The task ::
Would you transcribe all of the data exactly, down to the last character?

Data for this exercise section start

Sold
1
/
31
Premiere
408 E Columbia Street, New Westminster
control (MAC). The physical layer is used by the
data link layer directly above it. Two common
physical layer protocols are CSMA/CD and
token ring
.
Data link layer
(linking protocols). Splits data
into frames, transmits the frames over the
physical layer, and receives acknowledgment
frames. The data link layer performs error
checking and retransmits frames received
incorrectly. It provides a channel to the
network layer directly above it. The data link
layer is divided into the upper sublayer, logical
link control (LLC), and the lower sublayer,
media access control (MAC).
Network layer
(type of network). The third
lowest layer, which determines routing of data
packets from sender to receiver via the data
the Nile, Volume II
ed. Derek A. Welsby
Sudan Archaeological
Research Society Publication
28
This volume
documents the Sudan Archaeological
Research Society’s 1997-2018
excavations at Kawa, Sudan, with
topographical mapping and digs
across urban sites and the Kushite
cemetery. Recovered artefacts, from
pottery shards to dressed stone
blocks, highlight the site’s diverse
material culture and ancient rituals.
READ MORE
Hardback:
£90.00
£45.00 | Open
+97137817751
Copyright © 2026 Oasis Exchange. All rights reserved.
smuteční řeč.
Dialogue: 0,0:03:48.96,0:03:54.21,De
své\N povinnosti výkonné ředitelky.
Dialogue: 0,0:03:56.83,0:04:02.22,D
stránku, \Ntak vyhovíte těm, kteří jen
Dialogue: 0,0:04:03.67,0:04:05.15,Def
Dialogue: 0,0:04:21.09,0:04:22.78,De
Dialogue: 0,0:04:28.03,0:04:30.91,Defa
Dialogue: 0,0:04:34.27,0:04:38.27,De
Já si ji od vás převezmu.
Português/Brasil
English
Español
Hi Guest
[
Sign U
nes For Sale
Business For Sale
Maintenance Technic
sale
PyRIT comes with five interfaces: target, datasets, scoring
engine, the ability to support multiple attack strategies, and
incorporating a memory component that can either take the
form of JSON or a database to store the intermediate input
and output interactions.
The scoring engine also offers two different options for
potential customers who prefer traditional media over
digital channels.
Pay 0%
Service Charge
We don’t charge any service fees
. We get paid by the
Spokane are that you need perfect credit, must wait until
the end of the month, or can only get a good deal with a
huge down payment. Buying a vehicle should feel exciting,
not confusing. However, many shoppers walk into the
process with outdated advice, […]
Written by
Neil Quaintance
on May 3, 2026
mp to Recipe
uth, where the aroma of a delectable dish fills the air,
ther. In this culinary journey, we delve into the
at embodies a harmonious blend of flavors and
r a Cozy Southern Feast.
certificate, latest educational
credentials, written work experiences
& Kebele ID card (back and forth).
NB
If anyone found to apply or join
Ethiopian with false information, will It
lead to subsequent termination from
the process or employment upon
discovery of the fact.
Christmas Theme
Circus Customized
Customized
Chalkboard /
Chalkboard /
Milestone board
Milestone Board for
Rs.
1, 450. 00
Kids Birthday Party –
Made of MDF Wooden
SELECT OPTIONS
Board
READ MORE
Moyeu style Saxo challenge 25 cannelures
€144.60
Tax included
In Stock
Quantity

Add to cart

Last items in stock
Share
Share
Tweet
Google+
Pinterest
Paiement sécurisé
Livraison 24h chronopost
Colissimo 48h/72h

Data for this exercise section end

Expected answer ::
Sold
1
/
31
Premiere
408 E Columbia Street, New Westminster
control (MAC). The physical layer is used by the
data link layer directly above it. Two common
physical layer protocols are CSMA/CD and
token ring
.
Data link layer
(linking protocols). Splits data
into frames, transmits the frames over the
physical layer, and receives acknowledgment
frames. The data link layer performs error
checking and retransmits frames received
incorrectly. It provides a channel to the
network layer directly above it. The data link
layer is divided into the upper sublayer, logical
link control (LLC), and the lower sublayer,
media access control (MAC).
Network layer
(type of network). The third
lowest layer, which determines routing of data
packets from sender to receiver via the data
the Nile, Volume II
ed. Derek A. Welsby
Sudan Archaeological
Research Society Publication
28
This volume
documents the Sudan Archaeological
Research Society’s 1997-2018
excavations at Kawa, Sudan, with
topographical mapping and digs
across urban sites and the Kushite
cemetery. Recovered artefacts, from
pottery shards to dressed stone
blocks, highlight the site’s diverse
material culture and ancient rituals.
READ MORE
Hardback:
£90.00
£45.00 | Open
+97137817751
Copyright © 2026 Oasis Exchange. All rights reserved.
smuteční řeč.
Dialogue: 0,0:03:48.96,0:03:54.21,De
své\N povinnosti výkonné ředitelky.
Dialogue: 0,0:03:56.83,0:04:02.22,D
stránku, \Ntak vyhovíte těm, kteří jen
Dialogue: 0,0:04:03.67,0:04:05.15,Def
Dialogue: 0,0:04:21.09,0:04:22.78,De
Dialogue: 0,0:04:28.03,0:04:30.91,Defa
Dialogue: 0,0:04:34.27,0:04:38.27,De
Já si ji od vás převezmu.
Português/Brasil
English
Español
Hi Guest
[
Sign U
nes For Sale
Business For Sale
Maintenance Technic
sale
PyRIT comes with five interfaces: target, datasets, scoring
engine, the ability to support multiple attack strategies, and
incorporating a memory component that can either take the
form of JSON or a database to store the intermediate input
and output interactions.
The scoring engine also offers two different options for
potential customers who prefer traditional media over
digital channels.
Pay 0%
Service Charge
We don’t charge any service fees
. We get paid by the
Spokane are that you need perfect credit, must wait until
the end of the month, or can only get a good deal with a
huge down payment. Buying a vehicle should feel exciting,
not confusing. However, many shoppers walk into the
process with outdated advice, […]
Written by
Neil Quaintance
on May 3, 2026
mp to Recipe
uth, where the aroma of a delectable dish fills the air,
ther. In this culinary journey, we delve into the
at embodies a harmonious blend of flavors and
r a Cozy Southern Feast.
certificate, latest educational
credentials, written work experiences
& Kebele ID card (back and forth).
NB
If anyone found to apply or join
Ethiopian with false information, will It
lead to subsequent termination from
the process or employment upon
discovery of the fact.
Christmas Theme
Circus Customized
Customized
Chalkboard /
Chalkboard /
Milestone board
Milestone Board for
Rs.
1, 450. 00
Kids Birthday Party –
Made of MDF Wooden
SELECT OPTIONS
Board
READ MORE
Moyeu style Saxo challenge 25 cannelures
€144.60
Tax included
In Stock
Quantity

Add to cart

Last items in stock
Share
Share
Tweet
Google+
Pinterest
Paiement sécurisé
Livraison 24h chronopost
Colissimo 48h/72h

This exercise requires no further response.